Footballer Theo Walcott and wife Melanie’s marriage reminds us that teenage love isn’t always doomed

Picture credit: Gareth Fuller/PA Archive/Press Association Images

Melanie Slade and Theo Walcott tying the knot last weekend must surely have melted even the iciest of icy hearts and not only thanks to the picture-perfect Italian backdrop.

Photographs of the couple’s big day revealed the pair looking at each other in a way that didn’t just say: “I love you”, but: “I have loved you ever since I knew what love was.”

For Theo and Melanie, now 24, are truest of childhood sweethearts, meeting aged 14 in the, er, romantic hotspot of their local shopping centre. It was before Melanie had taken her GCSEs, before Theo became the new darling of English football in the 2004 World Cup, and before either of them could legally vote, drink, get a mortgage or drive a car.

Nine years on (with exams passed, footballing careers cemented, ballot boxes crossed, drinks consumed and houses and cars purchased), the couple are clearly as devoted to each other as in their first stumbling throes of teenage romance.

Even discounting the celebrity pressure shrouding most footballers, that is quite some achievement. To still love the adult as much as you loved the teenager, despite the myriad changes life brings, would seem to many nothing less than a miracle.

Between the ages of 14 and 24 we go through the biggest physical and emotional changes of our life as we grow into and develop our personalities, often changing beyond all recognition.

Add to that the smaller, subtler nuances of personality - the real reasons why some people click and others don’t, which tend to develop at a more leisurely pace.

Moving out of home, standing on your own two feet, travelling the world, choosing a career, battling office politics, finding new friends – these are the things that really carve out what we believe, what we find joy in and, basically, who we are.
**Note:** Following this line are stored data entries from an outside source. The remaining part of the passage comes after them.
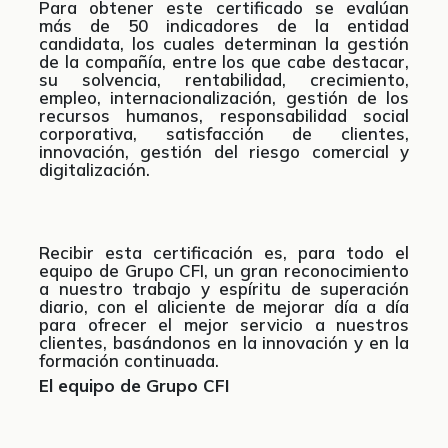
Para obtener este certificado se evalúan
más de 50 indicadores de la entidad
candidata, los cuales determinan la gestión
de la compañía, entre los que cabe destacar,
su solvencia, rentabilidad, crecimiento,
empleo, internacionalización, gestión de los
recursos humanos, responsabilidad social
corporativa, satisfacción de clientes,
innovación, gestión del riesgo comercial y
digitalización.
Recibir esta certificación es, para todo el
equipo de Grupo CFI, un gran reconocimiento
a nuestro trabajo y espíritu de superación
diario, con el aliciente de mejorar día a día
para ofrecer el mejor servicio a nuestros
clientes, basándonos en la innovación y en la
formación continuada.
El equipo de Grupo CFI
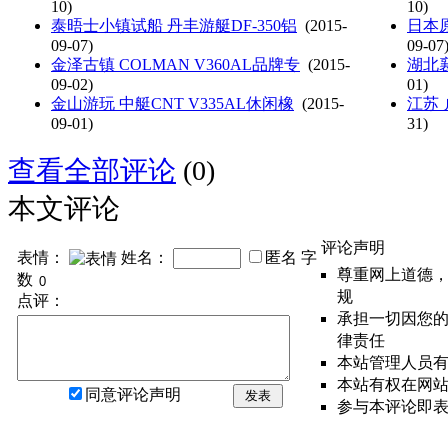
10)
10)
泰晤士小镇试船 丹丰游艇DF-350铝
(2015-
日本
09-07)
09-07
金泽古镇 COLMAN V360AL品牌专
(2015-
湖北
09-02)
01)
金山游玩 中艇CNT V335AL休闲橡
(2015-
江苏 
09-01)
31)
查看全部评论
(0)
本文评论
评论声明
表情：
姓名：
匿名
字
尊重网上道德
数
规
点评：
承担一切因您
律责任
本站管理人员
本站有权在网
同意评论声明
发表
参与本评论即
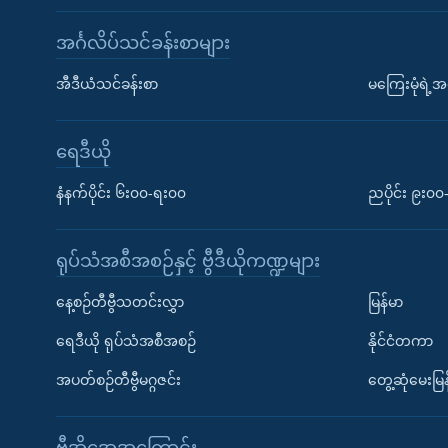
အင်္ဂလိပ်သင်ခန်းစာများ
အီဒီယံသင်ခန်းစာ
မကြေးမုံရဲ့အင
ရေဒီယို
နံနက်ပိုင်း ၆း၀၀-ရး၀၀
ညပိုင်း ၉း၀
ရုပ်သံအစီအစဉ်နှင့် ဗွီဒီယိုကဏ္ဍများ
နေ့စဉ်တီဗွီသတင်းလွှာ
မြန်မာ
ရေဒီယို ရုပ်သံအစီအစဉ်
နိုင်ငံတကာ
အပတ်စဉ်တီဗွီမဂ္ဂဇင်း
တွေ့ဆုံမေးမြန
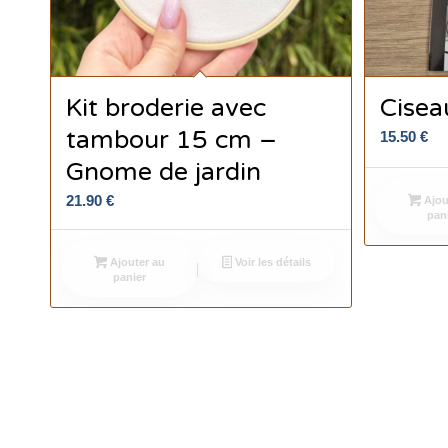
Kit broderie avec
Cisea
tambour 15 cm –
15.50
€
Gnome de jardin
21.90
€
Ajou
pan
Ajouter au
Voir les détails
panier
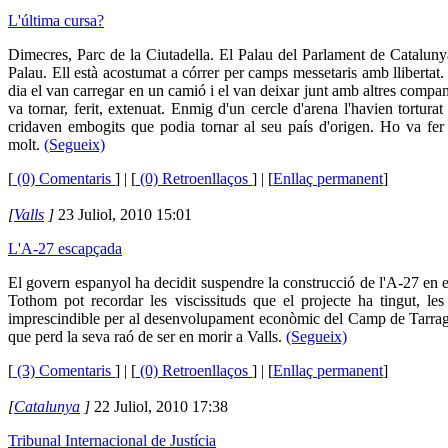
L'última cursa?
Dimecres, Parc de la Ciutadella. El Palau del Parlament de Cataluny
Palau. Ell està acostumat a córrer per camps messetaris amb llibertat
dia el van carregar en un camió i el van deixar junt amb altres company
va tornar, ferit, extenuat. Enmig d'un cercle d'arena l'havien tortu
cridaven embogits que podia tornar al seu país d'origen. Ho va fer 
molt.
(Segueix)
[
(0) Comentaris
]
| [
(0) Retroenllaços
] | [
Enllaç permanent
]
[
Valls
]
23 Juliol, 2010 15:01
L'A-27 escapçada
El govern espanyol ha decidit suspendre la construcció de l'A-27 en e
Tothom pot recordar les viscissituds que el projecte ha tingut, les
imprescindible per al desenvolupament econòmic del Camp de Tarragona
que perd la seva raó de ser en morir a Valls.
(Segueix)
[
(3) Comentaris
]
| [
(0) Retroenllaços
] | [
Enllaç permanent
]
[
Catalunya
]
22 Juliol, 2010 17:38
Tribunal Internacional de Justícia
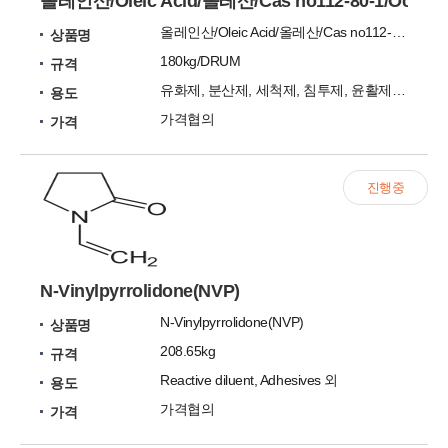
올레인산/Oleic Acid/올레산/Cas no112-80-1/Octade
올레인산/Oleic Acid/올레산/Cas no112-80-1/Octadecenoic Acid/oleate/올레이트/Oleum/옥타데센산/Cis-9-Octadecenoic Acid
상품명
180kg/DRUM
규격
유화제, 분산제, 세척제, 침투제, 윤활제, 각종 원료
용도
가격협의
가격
진행중
N-Vinylpyrrolidone(NVP)
N-Vinylpyrrolidone(NVP)
상품명
208.65kg
규격
Reactive diluent, Adhesives 외
용도
가격협의
가격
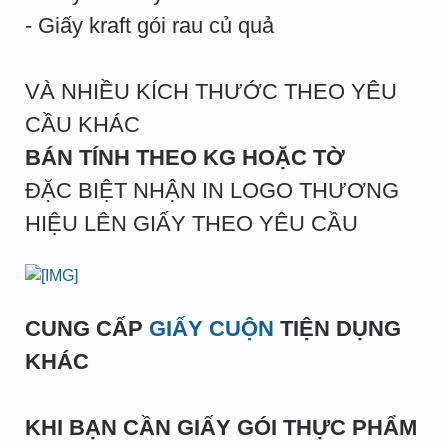
- Giấy kraft gói rau củ quả
VÀ NHIỀU KÍCH THƯỚC THEO YÊU
CẦU KHÁC
BÁN TÍNH THEO KG HOẶC TỜ
ĐẶC BIỆT NHẬN IN LOGO THƯƠNG
HIỆU LÊN GIẤY THEO YÊU CẦU
CUNG CẤP
GIẤY CUỘN
TIỆN DỤNG
KHÁC
KHI BẠN CẦN GIẤY GÓI THỰC PHẨM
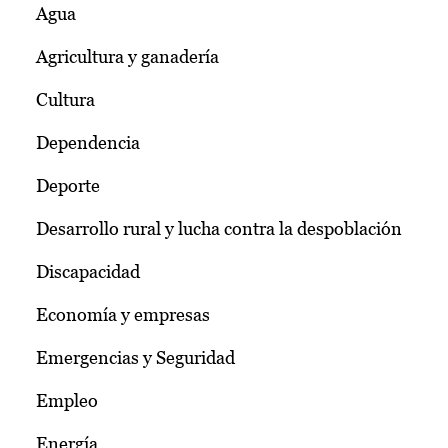
Agua
Agricultura y ganadería
Cultura
Dependencia
Deporte
Desarrollo rural y lucha contra la despoblación
Discapacidad
Economía y empresas
Emergencias y Seguridad
Empleo
Energía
And who can honestly say that, through all these life changes, they haven’t grown apart from certain childhood friends? Who can honestly say that the devotion to a certain boy band that bonded you and your mate aged 13 has lost its grip now you realise you’re not going to marry the lead singer?

And, more to the point, who can honestly say this same drifting apart doesn’t curse someone you start dating at that age too?

It’s all very well falling for someone when you’re stuck in one school or town, battling raging hormones, and fraught with teenage insecurities. For want of a kinder phrase, you ‘take what you can get’.
But once you’re out in the real world, hormones calmed and awkwardness overcome, surely it’s only natural you start to wonder who else you might be able to get?

In a modern world where seeing, hearing and connecting with whatever, whoever and wherever you want has shrunk to one swipe of our smartphones, it’s even more inevitable many of us worry we’re ‘missing out’ by sticking with the boy or girl you met in your teens – the grass is always greener.

And in a world of seven billion people, what are the chances that you will meet ‘the One’ in a school, or shopping centre, of just a few thousand people?

And yet, as Melanie and Theo neatly remind us, miracles do happen.

As they walked down the aisle, they weren’t just clutching each other’s hands, they were clutching their shared history, their shared battle scars, and their shared knowledge that they didn’t meet each other ‘too young’ and they’re ready to begin the next phase of their growing up together.